Data items:
+++
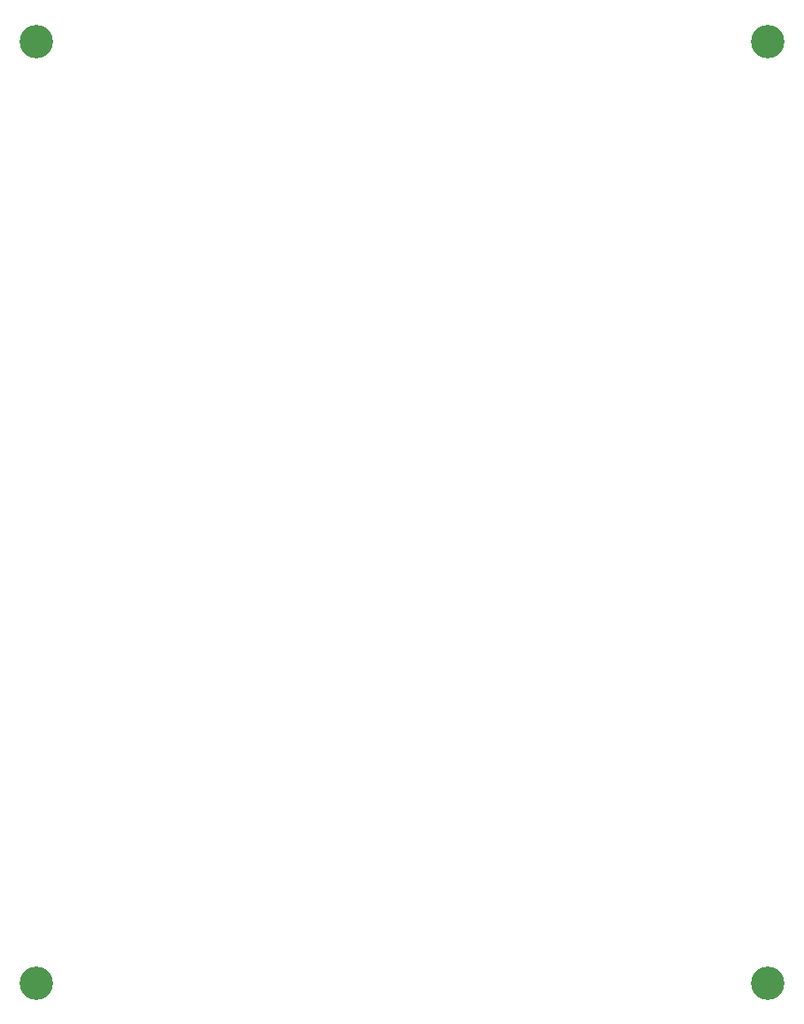
<source format=gbr>
%TF.GenerationSoftware,KiCad,Pcbnew,(6.0.8)*%
%TF.CreationDate,2023-12-15T22:11:49-05:00*%
%TF.ProjectId,main_pcb,6d61696e-5f70-4636-922e-6b696361645f,rev?*%
%TF.SameCoordinates,Original*%
%TF.FileFunction,NonPlated,1,2,NPTH,Drill*%
%TF.FilePolarity,Positive*%
%FSLAX46Y46*%
G04 Gerber Fmt 4.6, Leading zero omitted, Abs format (unit mm)*
G04 Created by KiCad (PCBNEW (6.0.8)) date 2023-12-15 22:11:49*
%MOMM*%
%LPD*%
G01*
G04 APERTURE LIST*
%TA.AperFunction,ComponentDrill*%
%ADD10C,3.200000*%
%TD*%
G04 APERTURE END LIST*
D10*
%TO.C,H3*%
X55000000Y-55000000D03*
%TO.C,H1*%
X55000000Y-145000000D03*
%TO.C,H2*%
X125000000Y-55000000D03*
%TO.C,H4*%
X125000000Y-145000000D03*
M02*

</source>
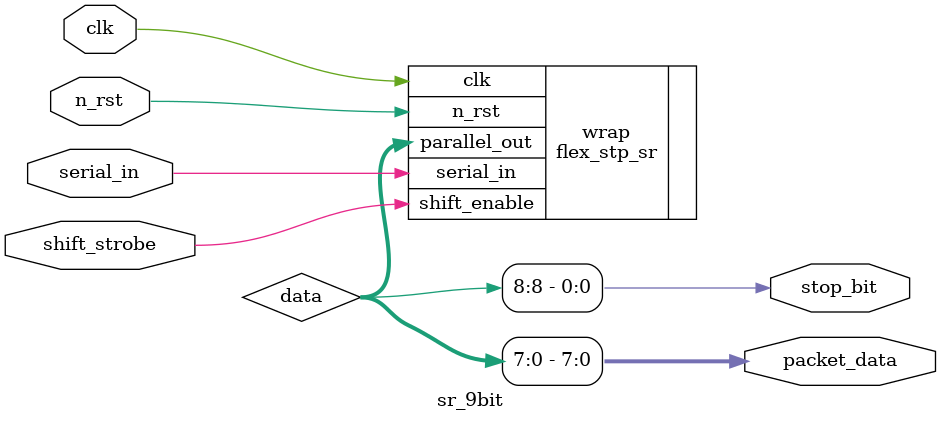
<source format=sv>
module sr_9bit
(
    input wire clk,
    input wire n_rst,
    input wire shift_strobe,
    input wire serial_in,
    output wire [7:0] packet_data,
    output wire stop_bit
);
    reg [8:0] data;
    assign packet_data = data[7:0];
    assign stop_bit = data[8];

    flex_stp_sr #(
        .NUM_BITS(9),
        .SHIFT_MSB(0)
    ) 
    wrap
    (
        .clk(clk),
        .n_rst(n_rst),
        .shift_enable(shift_strobe),
        .serial_in(serial_in),
        .parallel_out(data)
    );
endmodule

</source>
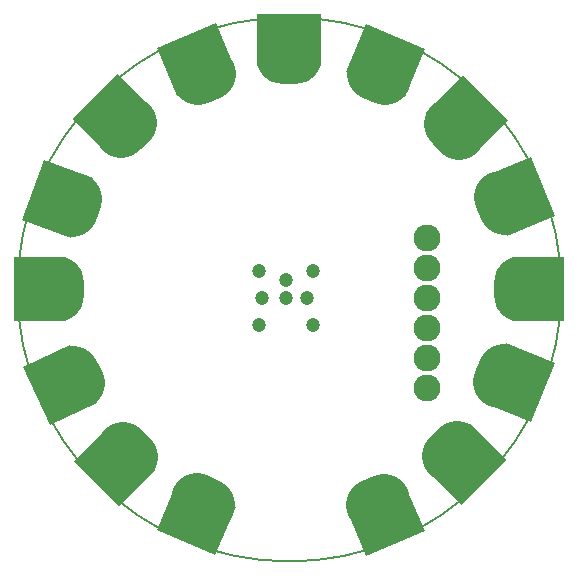
<source format=gbr>
G04 #@! TF.FileFunction,Soldermask,Bot*
%FSLAX46Y46*%
G04 Gerber Fmt 4.6, Leading zero omitted, Abs format (unit mm)*
G04 Created by KiCad (PCBNEW (2015-01-16 BZR 5376)-product) date 27-Apr-17 6:47:25 PM*
%MOMM*%
G01*
G04 APERTURE LIST*
%ADD10C,0.100000*%
%ADD11C,0.150000*%
%ADD12C,1.200000*%
%ADD13C,2.279600*%
%ADD14C,4.400000*%
%ADD15O,5.500000X4.400000*%
%ADD16O,4.400000X5.500000*%
G04 APERTURE END LIST*
D10*
D11*
X107358112Y-144526000D02*
G75*
G03X107358112Y-144526000I-23030112J0D01*
G01*
D12*
X81788000Y-147574000D03*
X86360000Y-147574000D03*
X85852000Y-145288000D03*
X84074000Y-143764000D03*
X86360000Y-143002000D03*
X84074000Y-145288000D03*
X82042000Y-145288000D03*
X81788000Y-143002000D03*
D13*
X96012000Y-152908000D03*
X96012000Y-150368000D03*
X96012000Y-147828000D03*
X96012000Y-145288000D03*
X96012000Y-142748000D03*
X96012000Y-140208000D03*
D14*
X70882934Y-130408328D02*
X70105116Y-131186146D01*
D10*
G36*
X69769948Y-126254782D02*
X72881218Y-129366052D01*
X69062842Y-133184428D01*
X65951572Y-130073158D01*
X69769948Y-126254782D01*
X69769948Y-126254782D01*
G37*
D14*
X98699672Y-131334934D02*
X97921854Y-130557116D01*
D10*
G36*
X102853218Y-130221948D02*
X99741948Y-133333218D01*
X95923572Y-129514842D01*
X99034842Y-126403572D01*
X102853218Y-130221948D01*
X102853218Y-130221948D01*
G37*
D14*
X92386995Y-126740505D02*
X91374439Y-126310701D01*
D10*
G36*
X95821164Y-124152617D02*
X94101947Y-128202839D01*
X89131220Y-126092891D01*
X90850437Y-122042669D01*
X95821164Y-124152617D01*
X95821164Y-124152617D01*
G37*
D14*
X97773066Y-158643672D02*
X98550884Y-157865854D01*
D10*
G36*
X98886052Y-162797218D02*
X95774782Y-159685948D01*
X99593158Y-155867572D01*
X102704428Y-158978842D01*
X98886052Y-162797218D01*
X98886052Y-162797218D01*
G37*
D15*
X84327999Y-124968000D03*
D10*
G36*
X87028000Y-121244000D02*
X87028000Y-125644000D01*
X81628000Y-125644000D01*
X81628000Y-121244000D01*
X87028000Y-121244000D01*
X87028000Y-121244000D01*
G37*
D14*
X102583855Y-137751346D02*
X102171787Y-136731444D01*
D10*
G36*
X106842092Y-138349757D02*
X102762483Y-139998026D01*
X100739608Y-134991233D01*
X104819217Y-133342964D01*
X106842092Y-138349757D01*
X106842092Y-138349757D01*
G37*
D16*
X103886000Y-144525999D03*
D10*
G36*
X107610000Y-147226000D02*
X103210000Y-147226000D01*
X103210000Y-141826000D01*
X107610000Y-141826000D01*
X107610000Y-147226000D01*
X107610000Y-147226000D01*
G37*
D16*
X64770000Y-144526001D03*
D10*
G36*
X61046000Y-141826000D02*
X65446000Y-141826000D01*
X65446000Y-147226000D01*
X61046000Y-147226000D01*
X61046000Y-141826000D01*
X61046000Y-141826000D01*
G37*
D14*
X66303329Y-136895091D02*
X65927107Y-137928753D01*
D10*
G36*
X63539258Y-133601068D02*
X67673905Y-135105956D01*
X65826996Y-140180296D01*
X61692349Y-138675408D01*
X63539258Y-133601068D01*
X63539258Y-133601068D01*
G37*
D14*
X102108088Y-152357545D02*
X102520156Y-151337643D01*
D10*
G36*
X104755517Y-155746026D02*
X100675908Y-154097757D01*
X102698783Y-149090964D01*
X106778392Y-150739233D01*
X104755517Y-155746026D01*
X104755517Y-155746026D01*
G37*
D14*
X91334057Y-162796807D02*
X92346613Y-162367003D01*
D10*
G36*
X90810053Y-167064839D02*
X89090836Y-163014617D01*
X94061563Y-160904669D01*
X95780780Y-164954891D01*
X90810053Y-167064839D01*
X90810053Y-167064839D01*
G37*
D14*
X76523005Y-162311495D02*
X77535561Y-162741299D01*
D10*
G36*
X73088836Y-164899383D02*
X74808053Y-160849161D01*
X79778780Y-162959109D01*
X78059563Y-167009331D01*
X73088836Y-164899383D01*
X73088836Y-164899383D01*
G37*
D14*
X70210328Y-157971066D02*
X70988146Y-158748884D01*
D10*
G36*
X66056782Y-159084052D02*
X69168052Y-155972782D01*
X72986428Y-159791158D01*
X69875158Y-162902428D01*
X66056782Y-159084052D01*
X66056782Y-159084052D01*
G37*
D14*
X66026119Y-151487664D02*
X66490999Y-152484602D01*
D10*
G36*
X61742399Y-151112931D02*
X65730153Y-149253411D01*
X68012291Y-154147473D01*
X64024537Y-156006993D01*
X61742399Y-151112931D01*
X61742399Y-151112931D01*
G37*
D14*
X77575943Y-126255193D02*
X76563387Y-126684997D01*
D10*
G36*
X78099947Y-121987161D02*
X79819164Y-126037383D01*
X74848437Y-128147331D01*
X73129220Y-124097109D01*
X78099947Y-121987161D01*
X78099947Y-121987161D01*
G37*
M02*

</source>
+++
Please, without any pictures, print each entry exactly.

§ **Exercise result**:
<source format=gbr>
%TF.GenerationSoftware,KiCad,Pcbnew,(6.0.8)*%
%TF.CreationDate,2023-12-15T22:11:49-05:00*%
%TF.ProjectId,main_pcb,6d61696e-5f70-4636-922e-6b696361645f,rev?*%
%TF.SameCoordinates,Original*%
%TF.FileFunction,NonPlated,1,2,NPTH,Drill*%
%TF.FilePolarity,Positive*%
%FSLAX46Y46*%
G04 Gerber Fmt 4.6, Leading zero omitted, Abs format (unit mm)*
G04 Created by KiCad (PCBNEW (6.0.8)) date 2023-12-15 22:11:49*
%MOMM*%
%LPD*%
G01*
G04 APERTURE LIST*
%TA.AperFunction,ComponentDrill*%
%ADD10C,3.200000*%
%TD*%
G04 APERTURE END LIST*
D10*
%TO.C,H3*%
X55000000Y-55000000D03*
%TO.C,H1*%
X55000000Y-145000000D03*
%TO.C,H2*%
X125000000Y-55000000D03*
%TO.C,H4*%
X125000000Y-145000000D03*
M02*

</source>
<source format=sv>
module sr_9bit
(
    input wire clk,
    input wire n_rst,
    input wire shift_strobe,
    input wire serial_in,
    output wire [7:0] packet_data,
    output wire stop_bit
);
    reg [8:0] data;
    assign packet_data = data[7:0];
    assign stop_bit = data[8];

    flex_stp_sr #(
        .NUM_BITS(9),
        .SHIFT_MSB(0)
    ) 
    wrap
    (
        .clk(clk),
        .n_rst(n_rst),
        .shift_enable(shift_strobe),
        .serial_in(serial_in),
        .parallel_out(data)
    );
endmodule

</source>
<source format=gbr>
G04 #@! TF.FileFunction,Soldermask,Bot*
%FSLAX46Y46*%
G04 Gerber Fmt 4.6, Leading zero omitted, Abs format (unit mm)*
G04 Created by KiCad (PCBNEW (2015-01-16 BZR 5376)-product) date 27-Apr-17 6:47:25 PM*
%MOMM*%
G01*
G04 APERTURE LIST*
%ADD10C,0.100000*%
%ADD11C,0.150000*%
%ADD12C,1.200000*%
%ADD13C,2.279600*%
%ADD14C,4.400000*%
%ADD15O,5.500000X4.400000*%
%ADD16O,4.400000X5.500000*%
G04 APERTURE END LIST*
D10*
D11*
X107358112Y-144526000D02*
G75*
G03X107358112Y-144526000I-23030112J0D01*
G01*
D12*
X81788000Y-147574000D03*
X86360000Y-147574000D03*
X85852000Y-145288000D03*
X84074000Y-143764000D03*
X86360000Y-143002000D03*
X84074000Y-145288000D03*
X82042000Y-145288000D03*
X81788000Y-143002000D03*
D13*
X96012000Y-152908000D03*
X96012000Y-150368000D03*
X96012000Y-147828000D03*
X96012000Y-145288000D03*
X96012000Y-142748000D03*
X96012000Y-140208000D03*
D14*
X70882934Y-130408328D02*
X70105116Y-131186146D01*
D10*
G36*
X69769948Y-126254782D02*
X72881218Y-129366052D01*
X69062842Y-133184428D01*
X65951572Y-130073158D01*
X69769948Y-126254782D01*
X69769948Y-126254782D01*
G37*
D14*
X98699672Y-131334934D02*
X97921854Y-130557116D01*
D10*
G36*
X102853218Y-130221948D02*
X99741948Y-133333218D01*
X95923572Y-129514842D01*
X99034842Y-126403572D01*
X102853218Y-130221948D01*
X102853218Y-130221948D01*
G37*
D14*
X92386995Y-126740505D02*
X91374439Y-126310701D01*
D10*
G36*
X95821164Y-124152617D02*
X94101947Y-128202839D01*
X89131220Y-126092891D01*
X90850437Y-122042669D01*
X95821164Y-124152617D01*
X95821164Y-124152617D01*
G37*
D14*
X97773066Y-158643672D02*
X98550884Y-157865854D01*
D10*
G36*
X98886052Y-162797218D02*
X95774782Y-159685948D01*
X99593158Y-155867572D01*
X102704428Y-158978842D01*
X98886052Y-162797218D01*
X98886052Y-162797218D01*
G37*
D15*
X84327999Y-124968000D03*
D10*
G36*
X87028000Y-121244000D02*
X87028000Y-125644000D01*
X81628000Y-125644000D01*
X81628000Y-121244000D01*
X87028000Y-121244000D01*
X87028000Y-121244000D01*
G37*
D14*
X102583855Y-137751346D02*
X102171787Y-136731444D01*
D10*
G36*
X106842092Y-138349757D02*
X102762483Y-139998026D01*
X100739608Y-134991233D01*
X104819217Y-133342964D01*
X106842092Y-138349757D01*
X106842092Y-138349757D01*
G37*
D16*
X103886000Y-144525999D03*
D10*
G36*
X107610000Y-147226000D02*
X103210000Y-147226000D01*
X103210000Y-141826000D01*
X107610000Y-141826000D01*
X107610000Y-147226000D01*
X107610000Y-147226000D01*
G37*
D16*
X64770000Y-144526001D03*
D10*
G36*
X61046000Y-141826000D02*
X65446000Y-141826000D01*
X65446000Y-147226000D01*
X61046000Y-147226000D01*
X61046000Y-141826000D01*
X61046000Y-141826000D01*
G37*
D14*
X66303329Y-136895091D02*
X65927107Y-137928753D01*
D10*
G36*
X63539258Y-133601068D02*
X67673905Y-135105956D01*
X65826996Y-140180296D01*
X61692349Y-138675408D01*
X63539258Y-133601068D01*
X63539258Y-133601068D01*
G37*
D14*
X102108088Y-152357545D02*
X102520156Y-151337643D01*
D10*
G36*
X104755517Y-155746026D02*
X100675908Y-154097757D01*
X102698783Y-149090964D01*
X106778392Y-150739233D01*
X104755517Y-155746026D01*
X104755517Y-155746026D01*
G37*
D14*
X91334057Y-162796807D02*
X92346613Y-162367003D01*
D10*
G36*
X90810053Y-167064839D02*
X89090836Y-163014617D01*
X94061563Y-160904669D01*
X95780780Y-164954891D01*
X90810053Y-167064839D01*
X90810053Y-167064839D01*
G37*
D14*
X76523005Y-162311495D02*
X77535561Y-162741299D01*
D10*
G36*
X73088836Y-164899383D02*
X74808053Y-160849161D01*
X79778780Y-162959109D01*
X78059563Y-167009331D01*
X73088836Y-164899383D01*
X73088836Y-164899383D01*
G37*
D14*
X70210328Y-157971066D02*
X70988146Y-158748884D01*
D10*
G36*
X66056782Y-159084052D02*
X69168052Y-155972782D01*
X72986428Y-159791158D01*
X69875158Y-162902428D01*
X66056782Y-159084052D01*
X66056782Y-159084052D01*
G37*
D14*
X66026119Y-151487664D02*
X66490999Y-152484602D01*
D10*
G36*
X61742399Y-151112931D02*
X65730153Y-149253411D01*
X68012291Y-154147473D01*
X64024537Y-156006993D01*
X61742399Y-151112931D01*
X61742399Y-151112931D01*
G37*
D14*
X77575943Y-126255193D02*
X76563387Y-126684997D01*
D10*
G36*
X78099947Y-121987161D02*
X79819164Y-126037383D01*
X74848437Y-128147331D01*
X73129220Y-124097109D01*
X78099947Y-121987161D01*
X78099947Y-121987161D01*
G37*
M02*

</source>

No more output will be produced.